Generally, according to Rule 404(b) of the South Carolina Rules of Evidence (SCRE), “prior bad act” evidence is improper if it’s used only to prove that a defendant acted “in conformity therewith on a particular occasion.” But in its June 23 opinion, the appeals court held that character evidence is properly admitted if a trial court finds it logically relevant to the crime for which a defendant is tried.
“If it is logically pertinent in that it reasonably tends to prove a material fact in issue, it is not to be rejected merely because it incidentally proves the defendant guilty of another crime,” Judge D. Garrison Hill wrote for the court, quoting 1923’s State v. Lyle.
Gang-related
A Sumter County jury convicted Mickey Johnson, alleged leader of the 135 Piru Sumter chapter, of accessory before the fact of murder, presenting a firearm, unlawfully carrying a pistol, and criminal conspiracy for his role in the 2011 killing of a man he believed to be associated with a rival gang.
According to court records, Johnson and several fellow Piru members—Bryan Bradley, John Stamps, and Rasheed Brandon—were outside an apartment complex when Folk Nation members showed up to visit acquaintances. The groups exchanged words and, later, gunfire. No one was injured. Later that afternoon, someone inside fired several shots at Stamps, who was alone outside the apartments, before speeding off in a car. When Johnson learned of the incident, he ordered Brandon to go to one of the apartments and to shoot whoever answered the door, unless it was a woman. When a woman opened the door, Brandon shot and killed a man sitting inside.
Before trial, Johnson objected to the presentation of evidence of his gang affiliation, arguing that it constituted evidence of other bad acts and was unduly prejudicial. Sumter County Circuit Court Judge William H. Seals Jr. overruled the ongoing objection and allowed testimony from two gang experts—a Sumter police detective and South Carolina Law Enforcement Division agent—regarding Johnson’s leadership.
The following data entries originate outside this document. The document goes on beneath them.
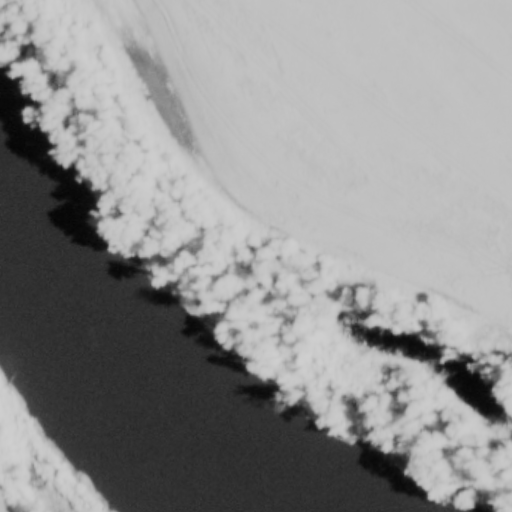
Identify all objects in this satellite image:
river: (141, 368)
road: (6, 483)
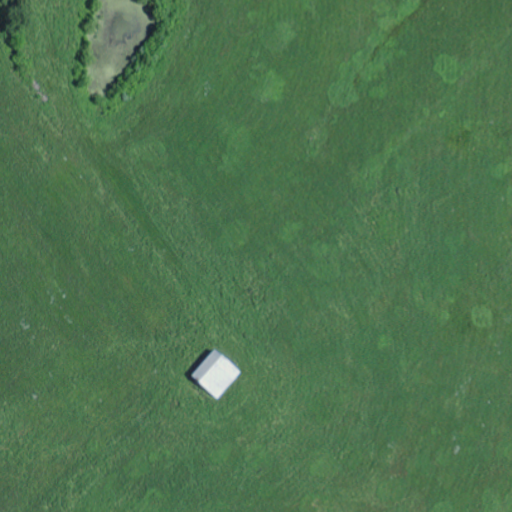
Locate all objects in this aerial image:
building: (216, 375)
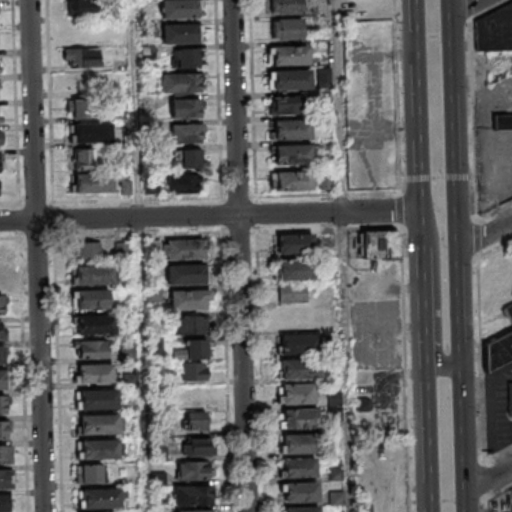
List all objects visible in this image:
road: (465, 6)
building: (81, 7)
building: (283, 7)
building: (287, 7)
road: (470, 8)
building: (179, 9)
road: (488, 9)
building: (180, 10)
building: (286, 29)
building: (493, 30)
building: (288, 31)
building: (179, 33)
building: (180, 35)
road: (434, 37)
building: (287, 55)
building: (80, 57)
building: (184, 57)
building: (291, 57)
building: (81, 59)
building: (188, 59)
building: (288, 79)
building: (292, 81)
building: (179, 82)
building: (180, 83)
road: (220, 99)
road: (254, 99)
road: (50, 101)
road: (15, 102)
building: (285, 105)
road: (339, 105)
building: (289, 106)
building: (184, 107)
building: (78, 108)
building: (186, 109)
building: (0, 113)
road: (473, 119)
building: (502, 121)
road: (418, 124)
building: (290, 129)
building: (294, 131)
building: (88, 133)
building: (185, 133)
building: (92, 134)
building: (186, 135)
building: (0, 137)
building: (291, 154)
building: (294, 156)
building: (81, 158)
building: (188, 158)
road: (438, 178)
building: (291, 180)
building: (88, 183)
building: (183, 183)
building: (295, 183)
building: (93, 184)
building: (184, 185)
road: (201, 199)
road: (495, 211)
road: (210, 216)
road: (486, 234)
road: (129, 236)
road: (478, 238)
building: (294, 243)
building: (380, 244)
building: (296, 245)
road: (495, 248)
building: (182, 249)
building: (87, 250)
building: (186, 251)
road: (38, 255)
road: (140, 255)
road: (242, 255)
road: (403, 255)
road: (460, 255)
building: (0, 260)
building: (295, 270)
building: (299, 271)
building: (91, 274)
building: (184, 274)
building: (95, 277)
building: (186, 277)
building: (0, 279)
building: (1, 282)
road: (439, 284)
building: (292, 293)
building: (294, 295)
building: (89, 299)
building: (188, 299)
road: (424, 299)
building: (90, 301)
building: (190, 301)
building: (0, 304)
building: (1, 307)
building: (509, 312)
building: (93, 324)
building: (188, 325)
building: (96, 327)
building: (2, 330)
building: (3, 332)
road: (227, 338)
building: (298, 343)
building: (301, 345)
building: (90, 348)
building: (498, 348)
building: (191, 350)
building: (92, 351)
building: (498, 353)
building: (3, 354)
building: (128, 354)
building: (2, 357)
road: (24, 357)
road: (59, 357)
road: (481, 359)
road: (348, 361)
building: (299, 369)
building: (192, 371)
building: (301, 371)
road: (262, 372)
building: (93, 373)
building: (194, 374)
building: (95, 375)
building: (2, 379)
building: (2, 381)
building: (131, 381)
building: (296, 393)
building: (299, 396)
building: (96, 399)
building: (337, 399)
building: (510, 400)
building: (98, 402)
building: (510, 402)
building: (3, 404)
building: (298, 418)
building: (301, 421)
building: (99, 424)
building: (99, 427)
building: (3, 429)
road: (428, 431)
building: (5, 432)
building: (193, 443)
building: (298, 443)
building: (302, 446)
building: (97, 449)
building: (100, 452)
building: (5, 454)
building: (161, 455)
road: (498, 455)
building: (7, 457)
building: (298, 467)
building: (193, 470)
building: (302, 470)
building: (88, 473)
building: (337, 475)
building: (90, 476)
road: (489, 477)
building: (6, 479)
road: (485, 479)
building: (160, 480)
building: (4, 481)
road: (498, 489)
building: (300, 491)
building: (193, 495)
building: (303, 495)
building: (98, 498)
building: (194, 499)
building: (338, 500)
building: (101, 501)
building: (5, 502)
building: (4, 504)
road: (485, 504)
building: (299, 509)
building: (304, 510)
building: (207, 511)
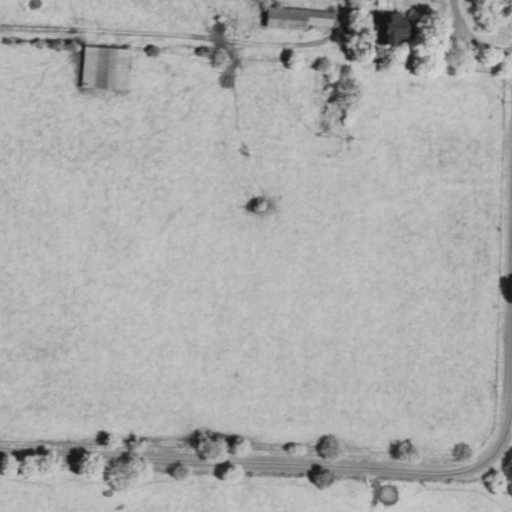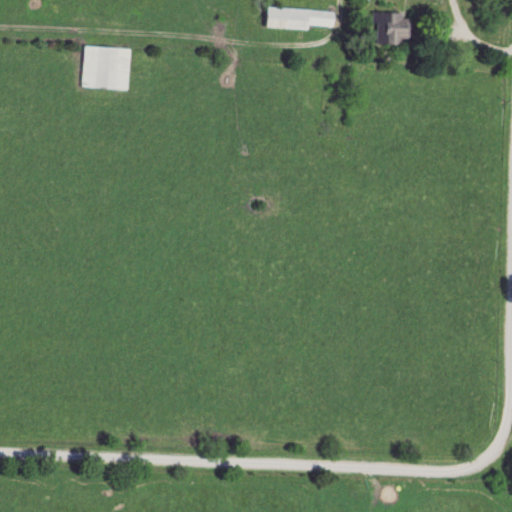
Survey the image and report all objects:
building: (296, 19)
building: (391, 28)
building: (105, 68)
road: (404, 482)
A former Piru member testified that Johnson led the chapter, and Bradley and Stamps testified that Johnson was their leader and that he ordered the killing. It took the jury three hours to convict Johnson.
Bygones not always bygones
On appeal, Johnson argued that prior bad acts evidence is prohibited by Rule 404(b) of the SCRE, which states that evidence of one’s general character is not admissible unless it fits an exception allowing it, which this evidence did not. But the rule does recognize five legitimate purposes of prior bad act evidence: to prove “motive, identity, the existence of a common scheme or plan, the absence of mistake or accident, or intent.”
No South Carolina court had squarely addressed whether gang affiliation is admissible in a criminal trial. But the appeals court found that while gang evidence may infer lawlessness, it is allowable where a trial court, after applying a logical relevancy test with “rigid scrutiny,” determines that the evidence serves some purpose other than to show criminal propensity, following the state Supreme Court’s guidance in its 2020 decision in State v. Perry.
Here, prosecutors asserted that evidence of the gang’s structure, Johnson’s leadership, and the rivalry with Folk Nation was offered to prove Johnson’s motive and intent rather than his criminal propensity. The appeals court found the evidence essential to explain the motive and intent behind the “senseless shooting of an innocent victim,” and probative to conspiracy and accessory, both of which require proof of planning and agreement.
“This evidence therefore cleared, with room to spare, Perry’s hurdle that prior bad act proof serve some purpose other than parading Johnson’s propensity for criminal conduct,” Hill wrote.
The appeals court cautioned that trial courts must limit the scope of gang evidence to the essential and may need to address the evidence in voir dire, control its presentation according to the SCRE, and instruct jury members about how they may use the evidence.
Attorney General Alan Wilson and Senior Assistant Deputy Attorney General Megan Harrigan Jameson represented the state. Appellate Defender David Alexander represented Johnson.
The eight-page decision is Mickey Johnson v. State (Lawyers Weekly No. 010-039-21). The full text of the opinion is available online at sclawyersweekly.com.